---- Extract

The thing is, though, that Phil was bugging not just because Jesus was so smart, but because, like I said earlier, He threw him the change-up when Phil was looking fastball. Caught him totally off-guard. You see, in the story, after Jesus mentioned that the priest and Levite went past without helping, Phil and his pals were all expecting the next guy who really did help to be a Pharisee like them, or at least a regular Jew. They were expecting a compliment. They thought Jesus was finally coming around to their way of thinking. Finally, He was going to play to their egos. Then not only does Jesus not say a Pharisee helps out but He goes completely nuts and says it was a Samaritan. A Samaritan! The hero of the story was a Samaritan! It would be like today if your pastor were to tell a story like this in church on Sunday and the hero was a Buddhist, Muslim, or even a Jew. In some circles, the pastor would be fired if the hero of the story was simply from another denomination of Christianity. Maybe pastors should talk like that more often. I mean, really, are we the only ones who help people? Do we really have a monopoly on the good deeds market? Ask your average guy on the street. He’ll tell you exactly how good Christians are. I suggest you wear a helmet if you do.
Now, let’s keep in mind that this whole spiel Jesus is going with here is an answer to the question, “And who is my neighbor?” or “And who is it that I’m supposed to love?”
So Jesus wraps up His story by asking, “Who was a neighbor to Rob?”
Phil wipes the drool from his face and in the head-down mumble of a kid caught with his hand in a cookie jar, answers, “The one who had mercy on him.” He couldn’t even say the word Samaritan, he was so stunned!
Jesus finishes him off with His summation that brings this thing all the way home to my mountain-surrounded yuppie shop today. “Go and do likewise.”
“Go and do likewise,” He says. Jesus telling Phil and me and you to go and do likewise is kind of like me telling my fish to get a job and pitch in for rent. No offense to you but after seeing what Jesus had to say I think we’re dealing with a human race problem and not just a problem for me and Phil. I mean seriously, if we tie in what Paul was saying with the ALWAYS’s and the NEVER’s with Jesus’s “Go and do likewise,” I sit here like a 3 year-old whose Dad just gave him the keys to the car and told him to pick up milk. It just brings up part two of my question: If our neighbor is whoever we treat with lavish (or real) love, then how do I go about being a Sammy who stops everything he’s doing to love on other people when all I want to do is what I want to do and that’s to love me and have other people love me? That was a really long run-on sentence, but I think it was necessary.
Jesus’ story tells us about who we are supposed to love. It’s those people He has put into our care. If I’m reading this story correctly, Jesus says my neighbor is whoever I treat with lavish (or real) love. So amidst the catch-22 of “your neighbor is who you treat like a neighbor,” I am almost forced to make the jump that it’s everyone I meet.

--------
---- Data shown

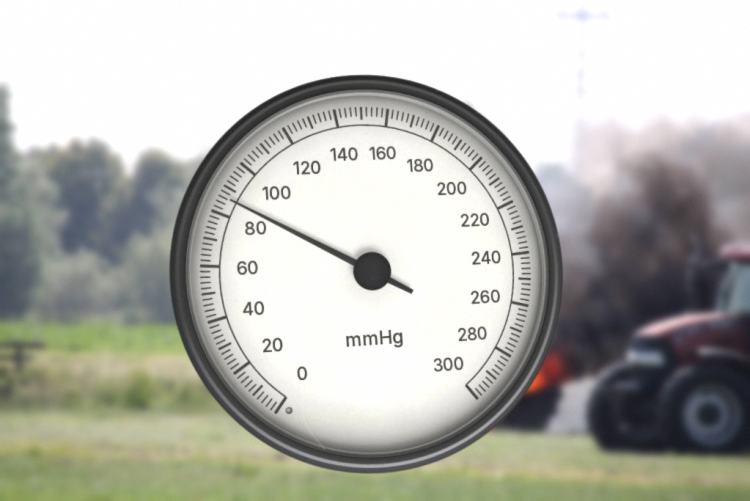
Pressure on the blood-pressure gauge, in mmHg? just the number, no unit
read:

--------

- Task to carry out
In the passage about the Samaritan story, what answer does Phil give when Jesus asks who was a neighbor to Rob? Rely only on the passage about the Samaritan story, not on the listing.

- Answer section
"The one who had mercy on him."